Anushka Asthana (Weekend, 6 April) suggests we should feel sorry for the prime minister because the EU was tough on “no negotiation without notification”, thus precipitating the premature triggering of article 50. But the PM had choices. She did not have to trigger it at all, since the referendum was advisory rather than binding, and as she has subsequently shown such indicative votes might easily be ignored.
Having decided to consider triggering it, she could have spent time in evaluation of the circumstances that led to the result and options for their resolution, reaching a cross-parliament consensus for what the vote meant and the desirable response, before (if agreed) triggering article 50. At which point the EU would have been able to enter negotiations with a country that knew what it wanted. That this did not happen is the fault of the PM, who has visited this ill-considered disaster upon the country. We can hardly blame the EU. Sorry for her? You must be joking.
John Bold
London
• “When you think about it,” says Mrs May in her homespun video, “people didn’t vote on party lines when it came to the Brexit referendum” (Cabinet fury at May grows as long Brexit delay looms, 8 April).
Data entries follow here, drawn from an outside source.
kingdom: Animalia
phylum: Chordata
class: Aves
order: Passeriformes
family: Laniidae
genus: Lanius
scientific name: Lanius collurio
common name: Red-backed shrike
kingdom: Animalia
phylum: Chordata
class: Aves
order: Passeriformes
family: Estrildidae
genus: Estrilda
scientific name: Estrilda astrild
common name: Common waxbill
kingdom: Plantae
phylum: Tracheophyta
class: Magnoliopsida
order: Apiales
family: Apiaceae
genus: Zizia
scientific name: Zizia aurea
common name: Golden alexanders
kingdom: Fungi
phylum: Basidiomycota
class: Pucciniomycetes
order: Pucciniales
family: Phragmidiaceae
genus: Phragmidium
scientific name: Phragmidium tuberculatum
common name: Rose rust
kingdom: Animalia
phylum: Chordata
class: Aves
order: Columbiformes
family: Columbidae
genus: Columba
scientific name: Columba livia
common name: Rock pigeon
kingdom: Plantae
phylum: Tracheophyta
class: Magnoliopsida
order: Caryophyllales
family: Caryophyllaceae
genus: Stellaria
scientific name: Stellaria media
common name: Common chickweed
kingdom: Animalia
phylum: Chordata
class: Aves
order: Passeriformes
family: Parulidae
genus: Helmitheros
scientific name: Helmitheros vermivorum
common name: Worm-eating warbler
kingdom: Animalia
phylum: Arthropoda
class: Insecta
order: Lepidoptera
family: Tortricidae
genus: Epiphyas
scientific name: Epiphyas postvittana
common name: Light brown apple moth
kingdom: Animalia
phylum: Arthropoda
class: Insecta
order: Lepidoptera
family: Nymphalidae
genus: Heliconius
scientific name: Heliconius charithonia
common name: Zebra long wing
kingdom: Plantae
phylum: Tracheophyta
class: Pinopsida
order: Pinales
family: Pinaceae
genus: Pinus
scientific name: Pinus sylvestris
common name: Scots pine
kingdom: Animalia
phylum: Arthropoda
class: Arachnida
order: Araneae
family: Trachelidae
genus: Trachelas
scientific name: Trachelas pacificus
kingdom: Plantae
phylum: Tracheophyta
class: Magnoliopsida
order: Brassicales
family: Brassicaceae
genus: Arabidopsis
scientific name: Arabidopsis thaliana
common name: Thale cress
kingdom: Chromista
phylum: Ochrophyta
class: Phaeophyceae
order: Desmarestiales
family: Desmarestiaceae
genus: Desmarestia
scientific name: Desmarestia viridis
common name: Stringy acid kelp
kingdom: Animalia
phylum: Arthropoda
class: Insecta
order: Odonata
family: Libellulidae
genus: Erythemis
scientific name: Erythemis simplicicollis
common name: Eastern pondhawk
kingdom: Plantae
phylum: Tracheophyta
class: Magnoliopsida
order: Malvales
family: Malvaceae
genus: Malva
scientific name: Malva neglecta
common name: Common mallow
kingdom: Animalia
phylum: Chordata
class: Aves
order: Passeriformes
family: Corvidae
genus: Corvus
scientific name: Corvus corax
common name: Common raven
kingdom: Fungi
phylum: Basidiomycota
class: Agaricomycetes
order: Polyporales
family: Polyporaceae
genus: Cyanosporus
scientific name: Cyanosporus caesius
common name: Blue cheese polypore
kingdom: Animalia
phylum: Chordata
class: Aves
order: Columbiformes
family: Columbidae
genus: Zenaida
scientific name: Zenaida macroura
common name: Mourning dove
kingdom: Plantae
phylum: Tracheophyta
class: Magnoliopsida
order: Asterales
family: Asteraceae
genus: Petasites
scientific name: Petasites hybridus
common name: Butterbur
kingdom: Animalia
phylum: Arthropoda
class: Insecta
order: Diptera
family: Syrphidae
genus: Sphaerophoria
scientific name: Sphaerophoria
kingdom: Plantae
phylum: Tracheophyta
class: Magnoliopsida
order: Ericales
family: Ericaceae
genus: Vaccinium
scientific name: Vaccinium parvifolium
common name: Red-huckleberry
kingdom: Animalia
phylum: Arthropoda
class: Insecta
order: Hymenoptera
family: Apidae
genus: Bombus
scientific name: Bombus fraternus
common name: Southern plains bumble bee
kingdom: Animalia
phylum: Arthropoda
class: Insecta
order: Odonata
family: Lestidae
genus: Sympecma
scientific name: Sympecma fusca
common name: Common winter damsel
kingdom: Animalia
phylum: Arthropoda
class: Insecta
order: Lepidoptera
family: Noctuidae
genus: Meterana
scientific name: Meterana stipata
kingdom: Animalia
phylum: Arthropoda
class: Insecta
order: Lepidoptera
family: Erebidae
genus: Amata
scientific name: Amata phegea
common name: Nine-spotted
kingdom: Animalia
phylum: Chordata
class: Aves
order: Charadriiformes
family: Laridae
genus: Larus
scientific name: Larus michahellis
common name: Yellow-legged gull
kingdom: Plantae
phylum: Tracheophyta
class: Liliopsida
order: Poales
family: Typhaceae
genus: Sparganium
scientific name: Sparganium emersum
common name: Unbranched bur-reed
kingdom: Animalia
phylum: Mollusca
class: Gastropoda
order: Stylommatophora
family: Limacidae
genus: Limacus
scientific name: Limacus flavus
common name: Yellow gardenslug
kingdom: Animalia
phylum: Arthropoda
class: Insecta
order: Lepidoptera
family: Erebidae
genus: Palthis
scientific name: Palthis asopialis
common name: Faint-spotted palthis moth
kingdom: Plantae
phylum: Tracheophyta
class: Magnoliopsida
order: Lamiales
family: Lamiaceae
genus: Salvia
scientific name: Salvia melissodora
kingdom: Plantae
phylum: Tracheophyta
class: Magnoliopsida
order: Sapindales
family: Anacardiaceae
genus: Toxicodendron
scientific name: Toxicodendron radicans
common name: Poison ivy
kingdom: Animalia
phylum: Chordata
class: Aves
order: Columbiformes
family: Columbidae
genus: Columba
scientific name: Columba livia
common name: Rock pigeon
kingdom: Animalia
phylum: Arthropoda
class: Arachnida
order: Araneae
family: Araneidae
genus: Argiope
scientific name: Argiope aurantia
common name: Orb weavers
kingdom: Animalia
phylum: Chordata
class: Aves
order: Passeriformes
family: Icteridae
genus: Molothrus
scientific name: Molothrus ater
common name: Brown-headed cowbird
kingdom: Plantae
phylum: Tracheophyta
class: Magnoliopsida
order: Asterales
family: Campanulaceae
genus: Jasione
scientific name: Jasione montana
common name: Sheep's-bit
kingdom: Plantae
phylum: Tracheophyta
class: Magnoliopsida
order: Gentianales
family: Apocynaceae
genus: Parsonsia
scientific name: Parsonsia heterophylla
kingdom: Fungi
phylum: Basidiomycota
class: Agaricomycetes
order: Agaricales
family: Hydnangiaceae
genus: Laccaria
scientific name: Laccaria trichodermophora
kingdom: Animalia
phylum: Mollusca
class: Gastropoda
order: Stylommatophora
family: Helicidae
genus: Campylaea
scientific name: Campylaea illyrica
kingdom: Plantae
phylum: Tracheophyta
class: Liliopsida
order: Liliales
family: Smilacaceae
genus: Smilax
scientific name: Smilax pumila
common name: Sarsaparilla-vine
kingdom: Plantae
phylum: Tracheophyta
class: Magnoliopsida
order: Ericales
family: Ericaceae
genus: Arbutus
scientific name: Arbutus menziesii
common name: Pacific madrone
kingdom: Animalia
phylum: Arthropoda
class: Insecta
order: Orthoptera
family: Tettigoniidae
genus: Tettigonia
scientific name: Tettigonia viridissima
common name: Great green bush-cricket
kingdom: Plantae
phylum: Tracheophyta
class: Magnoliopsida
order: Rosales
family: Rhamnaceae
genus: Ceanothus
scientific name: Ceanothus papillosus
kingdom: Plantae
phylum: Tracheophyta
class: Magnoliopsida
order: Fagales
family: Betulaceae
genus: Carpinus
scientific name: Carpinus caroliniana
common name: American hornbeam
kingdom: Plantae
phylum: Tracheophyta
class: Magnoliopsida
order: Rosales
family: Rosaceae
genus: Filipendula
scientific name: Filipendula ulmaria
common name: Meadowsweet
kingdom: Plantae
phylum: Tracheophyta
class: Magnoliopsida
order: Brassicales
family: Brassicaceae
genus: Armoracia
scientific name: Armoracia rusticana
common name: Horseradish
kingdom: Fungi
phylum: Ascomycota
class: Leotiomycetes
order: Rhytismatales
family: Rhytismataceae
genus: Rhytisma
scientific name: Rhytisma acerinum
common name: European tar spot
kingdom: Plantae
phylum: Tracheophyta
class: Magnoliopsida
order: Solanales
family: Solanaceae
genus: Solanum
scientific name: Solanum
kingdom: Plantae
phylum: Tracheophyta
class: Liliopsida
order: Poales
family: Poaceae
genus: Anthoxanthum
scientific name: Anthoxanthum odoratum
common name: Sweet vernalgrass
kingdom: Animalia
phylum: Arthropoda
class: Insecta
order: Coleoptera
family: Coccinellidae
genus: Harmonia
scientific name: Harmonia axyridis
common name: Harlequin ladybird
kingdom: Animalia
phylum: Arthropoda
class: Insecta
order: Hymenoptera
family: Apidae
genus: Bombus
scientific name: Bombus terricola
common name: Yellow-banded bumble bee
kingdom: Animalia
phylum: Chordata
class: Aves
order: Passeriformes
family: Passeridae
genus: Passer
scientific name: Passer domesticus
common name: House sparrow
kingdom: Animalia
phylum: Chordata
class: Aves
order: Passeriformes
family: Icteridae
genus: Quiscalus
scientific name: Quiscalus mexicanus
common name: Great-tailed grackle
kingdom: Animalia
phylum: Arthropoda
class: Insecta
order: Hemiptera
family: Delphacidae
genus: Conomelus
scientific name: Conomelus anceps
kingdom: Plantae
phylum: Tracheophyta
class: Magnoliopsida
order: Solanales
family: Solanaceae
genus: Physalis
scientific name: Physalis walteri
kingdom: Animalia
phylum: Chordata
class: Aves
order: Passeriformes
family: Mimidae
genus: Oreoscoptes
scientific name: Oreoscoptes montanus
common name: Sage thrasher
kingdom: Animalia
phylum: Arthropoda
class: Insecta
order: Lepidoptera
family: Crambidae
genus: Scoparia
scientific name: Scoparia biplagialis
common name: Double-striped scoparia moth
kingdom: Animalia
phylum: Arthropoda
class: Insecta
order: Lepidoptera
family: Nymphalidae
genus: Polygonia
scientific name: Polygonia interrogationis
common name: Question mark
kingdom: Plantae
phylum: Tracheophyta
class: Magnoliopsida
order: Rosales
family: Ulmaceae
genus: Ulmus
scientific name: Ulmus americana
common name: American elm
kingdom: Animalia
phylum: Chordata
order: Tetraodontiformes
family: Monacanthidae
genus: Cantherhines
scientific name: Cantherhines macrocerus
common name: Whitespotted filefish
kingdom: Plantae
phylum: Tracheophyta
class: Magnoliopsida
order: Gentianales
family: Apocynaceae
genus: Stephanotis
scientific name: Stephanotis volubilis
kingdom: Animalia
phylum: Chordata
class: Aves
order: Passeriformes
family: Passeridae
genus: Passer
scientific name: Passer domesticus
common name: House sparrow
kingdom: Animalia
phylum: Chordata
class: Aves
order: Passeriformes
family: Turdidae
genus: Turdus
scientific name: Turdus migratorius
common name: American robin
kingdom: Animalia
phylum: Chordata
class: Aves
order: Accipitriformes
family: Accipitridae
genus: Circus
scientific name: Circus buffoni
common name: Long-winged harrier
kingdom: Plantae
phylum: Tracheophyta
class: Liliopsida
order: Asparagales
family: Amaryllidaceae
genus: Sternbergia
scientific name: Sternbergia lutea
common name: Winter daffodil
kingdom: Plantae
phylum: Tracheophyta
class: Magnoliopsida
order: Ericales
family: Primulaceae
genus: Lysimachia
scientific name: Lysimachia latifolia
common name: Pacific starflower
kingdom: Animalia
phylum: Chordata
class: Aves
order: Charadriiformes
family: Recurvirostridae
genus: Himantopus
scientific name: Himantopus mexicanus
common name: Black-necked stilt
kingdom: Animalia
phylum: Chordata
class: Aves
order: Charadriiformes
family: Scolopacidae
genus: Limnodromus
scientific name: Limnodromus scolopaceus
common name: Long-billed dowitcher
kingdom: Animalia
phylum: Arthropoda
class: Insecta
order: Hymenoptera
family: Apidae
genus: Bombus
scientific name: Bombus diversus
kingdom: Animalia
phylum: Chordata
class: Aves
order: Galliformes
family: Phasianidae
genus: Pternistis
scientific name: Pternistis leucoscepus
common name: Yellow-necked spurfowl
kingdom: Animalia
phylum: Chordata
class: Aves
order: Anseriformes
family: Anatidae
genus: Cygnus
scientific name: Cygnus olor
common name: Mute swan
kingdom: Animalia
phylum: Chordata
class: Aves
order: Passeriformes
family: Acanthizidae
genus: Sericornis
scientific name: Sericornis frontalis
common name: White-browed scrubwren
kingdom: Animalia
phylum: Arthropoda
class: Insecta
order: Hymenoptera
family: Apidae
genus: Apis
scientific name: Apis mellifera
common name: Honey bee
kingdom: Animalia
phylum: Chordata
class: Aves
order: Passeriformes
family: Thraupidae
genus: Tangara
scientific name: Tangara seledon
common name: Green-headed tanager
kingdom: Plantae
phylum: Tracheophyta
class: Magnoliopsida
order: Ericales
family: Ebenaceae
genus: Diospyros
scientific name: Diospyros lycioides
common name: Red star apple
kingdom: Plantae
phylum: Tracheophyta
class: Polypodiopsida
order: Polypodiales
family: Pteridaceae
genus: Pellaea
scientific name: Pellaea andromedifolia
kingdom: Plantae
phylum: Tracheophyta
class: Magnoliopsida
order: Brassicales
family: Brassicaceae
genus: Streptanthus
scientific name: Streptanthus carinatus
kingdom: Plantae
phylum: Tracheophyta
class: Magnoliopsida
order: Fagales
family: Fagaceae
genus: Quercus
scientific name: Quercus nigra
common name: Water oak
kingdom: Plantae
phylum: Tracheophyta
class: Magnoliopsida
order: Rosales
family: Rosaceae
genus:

No, in case she hadn’t noticed, it was a national vote on binary terms with a simple majority. Surely, when proposing to change the constitutional framework of a nation, at least a super-majority of actual voters, or, as in Scotland and Denmark, a 40% threshold of eligible voters is required. Then you have a more stable consensus. When only 37% of the eligible electorate vote definitively to leave the EU, you have a small tail wagging a very large dog with concomitant division and disagreement across generational, regional, national and political lines. Add a governing Tory party, now a minority government, calling it, losing it and negotiating it all on its own, and it is no wonder we are where we are – and will be for years to come.
Howard Richards
Dalton-le-Dale, County Durham
• Our two main political parties face an existential crisis that is of their own making. When the two major parties were a “broad church” they could claim to be representative of public opinion. Now that both have been captured by the leaver faction, they have effectively disenfranchised that half of the electorate that voted remain. The poor turnout at the Newport byelection (Report, 6 April)demonstrates the lack of enthusiasm for the two main parties. Scottish Labour shows what happens to a party that loses touch with the electorate – it’s rejected by the voters. The absence of a proportional representation voting system will prevent either major party being replaced by an insurgent SNP-like party as happened in Scotland. Instead, we will suffer decades of unrepresentative government, as the two main parties slowly go through their death throes.
Derrick Joad
Leeds
• In the Head to Head between Jess Phillips and Gloria de Piero (theguardian.com, 8 April), the latter bases her argument against a second Brexit referendum on the grounds that the vote was a working-class protest against the political class and would disrespect their legitimate grievance against Westminster’s indifference. She might care to read the work of Professor Danny Dorling, who showed that 52% of people who voted leave lived in the southern half of England, and 59% were in the middle classes, while the proportion of leave voters in the lowest two social classes was just 24%. Brexit was the fault of the elderly southern middle classes. Will she now change her mind?
Ian Ragan
Cheltenham, Gloucestershire
• Gloria de Piero dangerously underestimates the degree to which the UK is currently divided if she believes that “a second referendum will only serve to divide the country further”. A second referendum is the best, perhaps the only, chance we have of scrambling back from an unnecessary but increasingly likely disaster.